Broken But Not Shattered

By Lisa McDonald

        In preparing my income tax return this year, without I checked the box "Married Filing Jointly." I paused for a moment. The word married seemed to jump off the page and laugh at me since I was in the process of becoming a ‘‘single-again." One question that popped into my mind was, "How will I be able to serve God… now that I'll be… divorced?" What I was really asking myself was how could God use me, a broken person, in a role of service for Him?

        The tax forms forgotten, I started thinking about all the things I had been doing for the Lord: teaching a Sunday School class; teaching a Precept Upon Precept class; planning women's conference for the church and speaking to women's groups; and, after I had dried my tears and tried to be quiet, God started to show me some things.
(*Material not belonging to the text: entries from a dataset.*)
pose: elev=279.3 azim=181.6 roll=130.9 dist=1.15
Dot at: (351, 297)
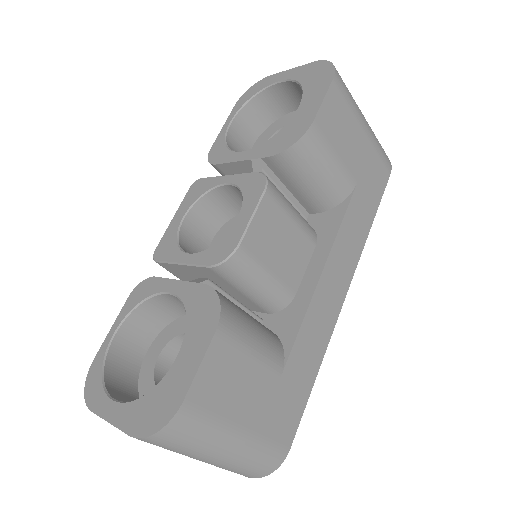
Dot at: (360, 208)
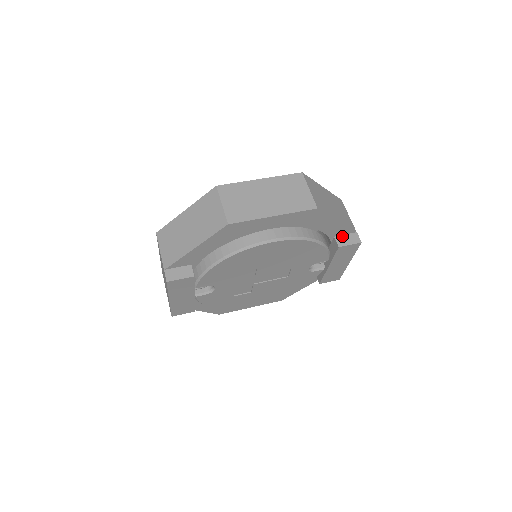
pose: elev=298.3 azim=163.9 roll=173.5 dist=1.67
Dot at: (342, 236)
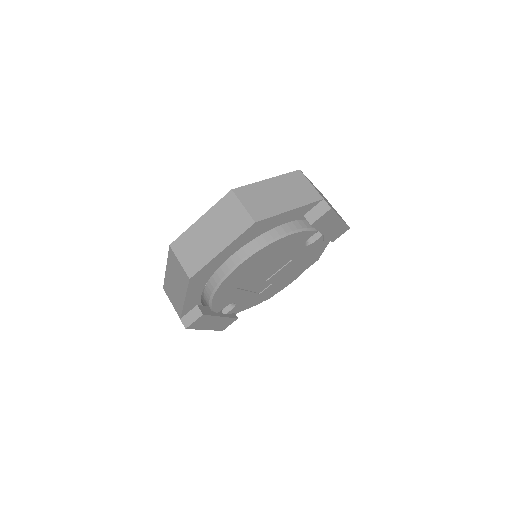
Dot at: (310, 211)
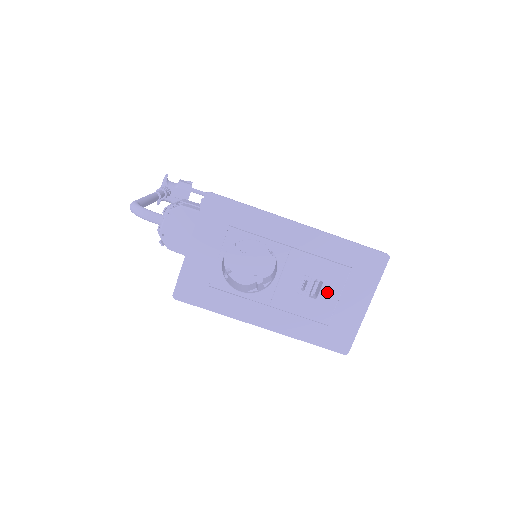
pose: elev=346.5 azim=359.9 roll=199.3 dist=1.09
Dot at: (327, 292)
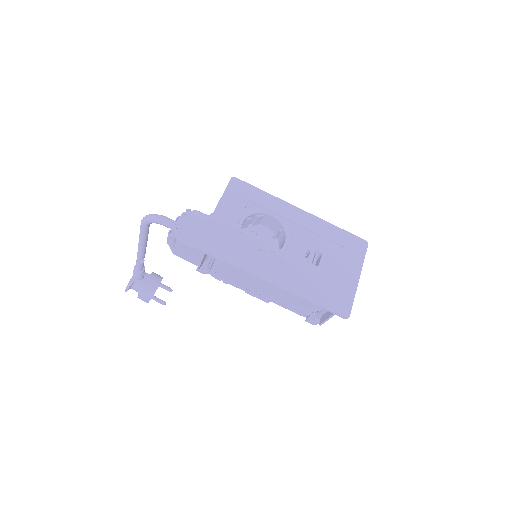
Dot at: (326, 262)
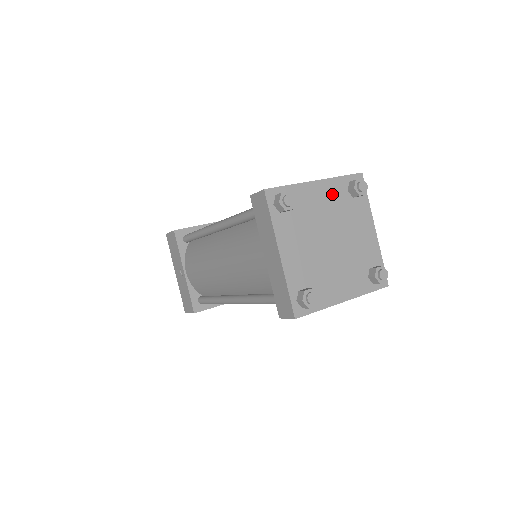
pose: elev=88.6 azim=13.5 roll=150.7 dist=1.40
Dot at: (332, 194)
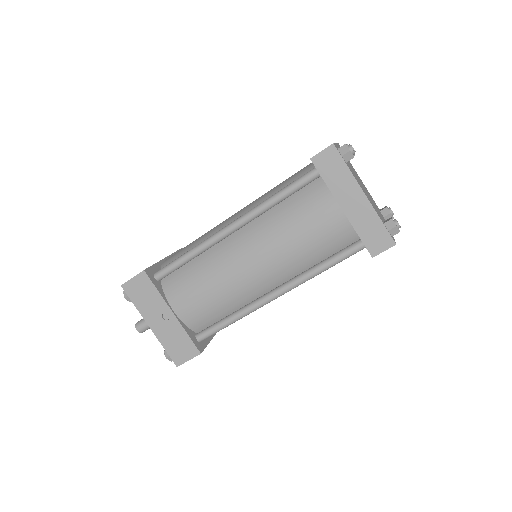
Dot at: occluded
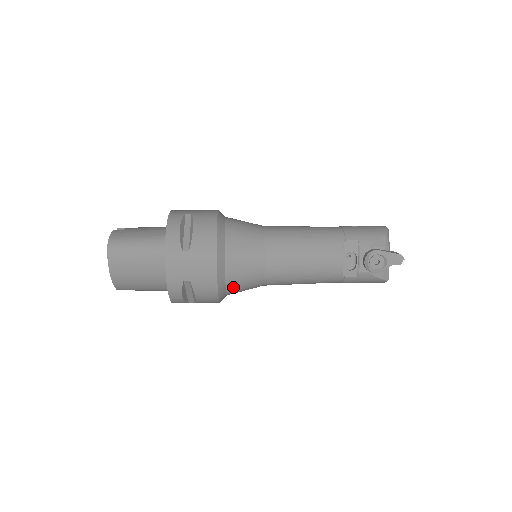
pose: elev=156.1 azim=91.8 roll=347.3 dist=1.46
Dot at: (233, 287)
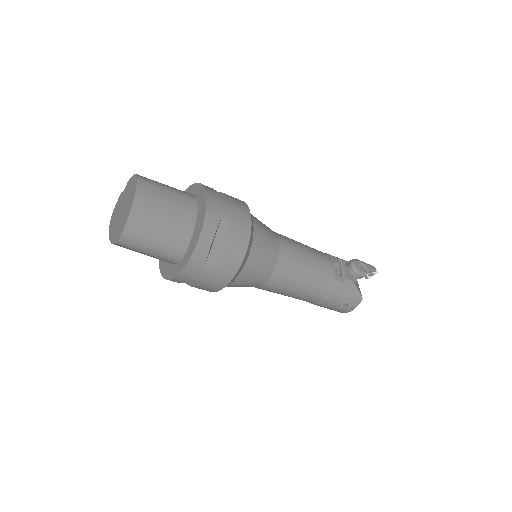
Dot at: (255, 253)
    Why was I using the word "I" when I was talking about the service God had enabled me to do in the first place? Since He had placed me in these positions of service, why did I think that just because of a change in my marital status that I couldn’t continue to serve Him? He led me to read Jeremiah 18:4 which says:

"But the pot he was shaping from the clay was marred in his hands; so the potter formed it into another pot, shaping it as seemed best to him." NIV

        God showed me in this verse that the vessel the potter was shaping, the one that was in His hands all the time, became marred or spoiled. Through no fault of the potter, the clay, for some reason, became unyielding to the Master’s hands. But he never left it alone. The potter did not put it in the scrap pile and say it was forever unusable. He reshaped it as he thought best. The clay did not jump up to the potter what type of wished to be. That would be absurd. But I was doing the same thing to God. I was asking Him how He was going to reshape my broken pot, which in itself was not all wrong. But in my arrogance I was also questioning His ability to do it.
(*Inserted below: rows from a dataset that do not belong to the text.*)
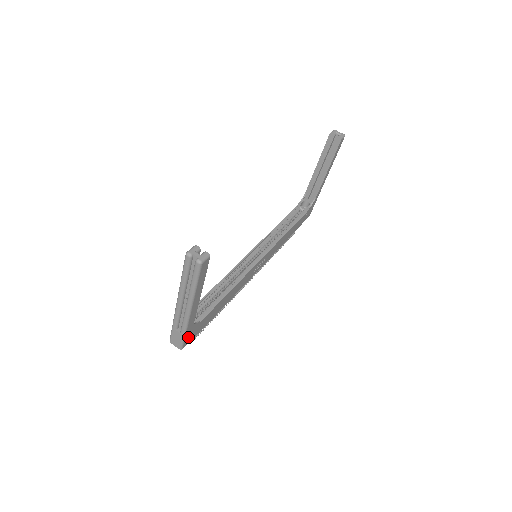
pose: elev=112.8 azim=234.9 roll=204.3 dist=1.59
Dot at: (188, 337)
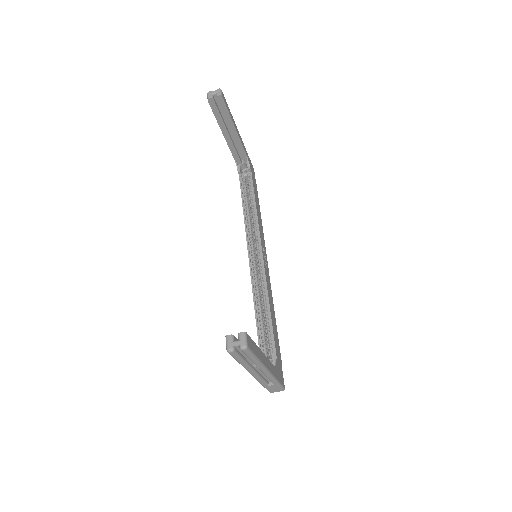
Dot at: (280, 378)
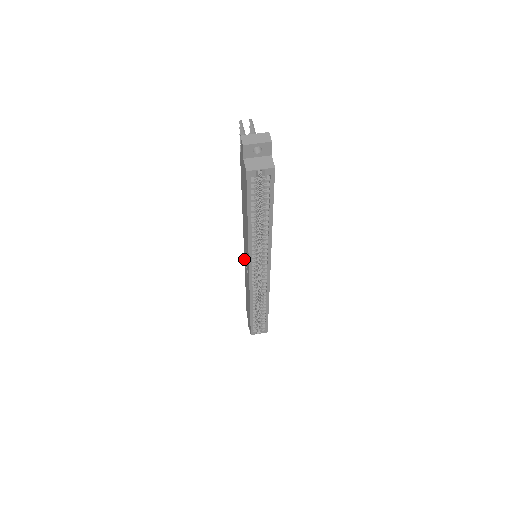
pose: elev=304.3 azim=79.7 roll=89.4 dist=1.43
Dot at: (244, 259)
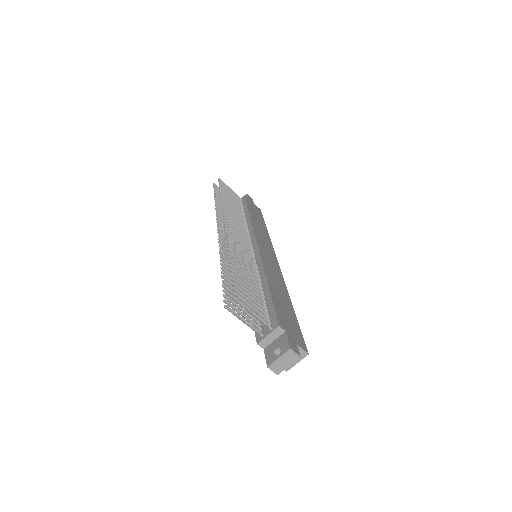
Dot at: occluded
Humbly I bowed before Him, the Master Craftsman, and offered up this prayer: 

"Father God, please forgive me being skeptical of your plans for my life. I have been doubting the fact that You could still use me in my broken state, and even whether You could put all the pieces of my life back together again. Please, Father, open my eyes and my heart to those in need and show me where you are leading me to serve. Keep my eyes off of myself and focused upon your face."

        Going back to my taxes, I looked at the "Married Filing Jointly" box again and smiled. The word married may eventually become invalid, but I am and forever will be joined to the Heavenly Father who is blinded to my imperfections. "... we are the children of God ... and joint heirs with Christ ..." Romans 8:16-17 KJV.